In the latest gruesome unrest on Sunday, a man was beaten, doused in petrol and set alight during a protest in the capital Caracas, an eyewitness video and photographs showed.

The crowd parted as he ran away in flames.

Some reports said the man was accused of being a thief but the government alleged he was attacked for being a Maduro supporter.

Speaking later on television, the president identified the man as Orlando Figuera, 21. He said he was hospitalized with first- and second-degree burns over half of his body and six knife wounds.

The opposition is marching in daily protests demanding elections to remove Maduro from power.

They blame him for an economic crisis that has caused shortages of food, medicine and basic supplies.

Maduro accuses the opposition of plotting a coup against him with US backing. He says the crisis is a capitalist conspiracy.

More than 200,000 protesters rallied overall on Saturday in Caracas and the western city of San Cristobal, according to estimates by the opposition and AFP reporters.

Police fired tear gas to break up the demonstration and protesters responded by throwing rocks and Molotov cocktails, in scenes now familiar after weeks of unrest.

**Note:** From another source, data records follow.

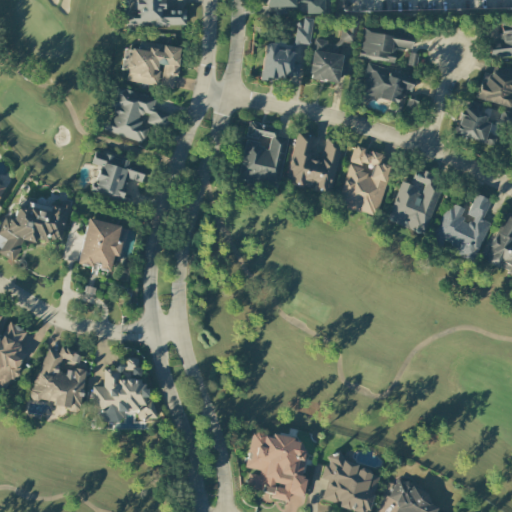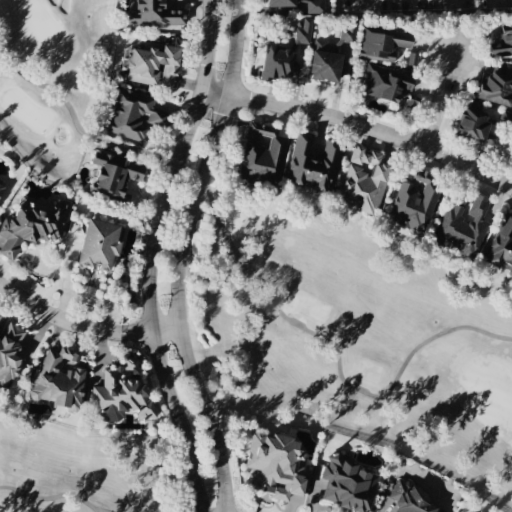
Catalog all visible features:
building: (309, 6)
building: (153, 14)
building: (302, 31)
building: (382, 43)
building: (329, 54)
building: (277, 63)
building: (150, 64)
building: (383, 84)
building: (494, 88)
road: (437, 104)
building: (132, 115)
building: (506, 116)
road: (360, 125)
building: (474, 125)
building: (261, 157)
building: (312, 163)
building: (112, 177)
building: (363, 181)
building: (1, 190)
building: (414, 202)
building: (32, 224)
building: (463, 227)
building: (98, 245)
road: (150, 254)
road: (177, 255)
road: (66, 277)
road: (83, 325)
park: (218, 325)
building: (9, 351)
building: (58, 381)
building: (121, 396)
building: (274, 467)
building: (346, 484)
building: (413, 501)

Fresh clashes broke out between protesters and police on Monday morning on the outskirts of Caracas, where demonstrators blocked streets with barricades.

After marches by various civil groups, it was the turn of the Venezuelan Medical Federation to vent its frustrations in the streets.

"We have barely three percent of the supplies we need," said Douglas Leon Natera, president of the federation.

"It is a chaotic situation. Today we will march against hunger and the lack of medicine, against this destruction of the health system that the government has imposed."